**WHAT THE TASK REQUIRES**
Render the lines below as a JSON list of strings, one string per line, leaving out any blank lines.

**DATA LISTING**
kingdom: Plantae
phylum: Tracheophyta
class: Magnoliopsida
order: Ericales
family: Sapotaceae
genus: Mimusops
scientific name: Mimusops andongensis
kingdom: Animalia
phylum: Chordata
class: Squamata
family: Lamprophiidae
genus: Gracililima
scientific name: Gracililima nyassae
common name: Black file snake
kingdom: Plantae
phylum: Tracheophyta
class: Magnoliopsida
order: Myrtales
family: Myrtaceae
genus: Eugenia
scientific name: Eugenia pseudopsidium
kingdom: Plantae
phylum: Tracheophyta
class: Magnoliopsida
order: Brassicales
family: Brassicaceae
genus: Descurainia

**SOLUTION FOR THIS EXERCISE**
[
  "kingdom: Plantae",
  "phylum: Tracheophyta",
  "class: Magnoliopsida",
  "order: Ericales",
  "family: Sapotaceae",
  "genus: Mimusops",
  "scientific name: Mimusops andongensis",
  "kingdom: Animalia",
  "phylum: Chordata",
  "class: Squamata",
  "family: Lamprophiidae",
  "genus: Gracililima",
  "scientific name: Gracililima nyassae",
  "common name: Black file snake",
  "kingdom: Plantae",
  "phylum: Tracheophyta",
  "class: Magnoliopsida",
  "order: Myrtales",
  "family: Myrtaceae",
  "genus: Eugenia",
  "scientific name: Eugenia pseudopsidium",
  "kingdom: Plantae",
  "phylum: Tracheophyta",
  "class: Magnoliopsida",
  "order: Brassicales",
  "family: Brassicaceae",
  "genus: Descurainia"
]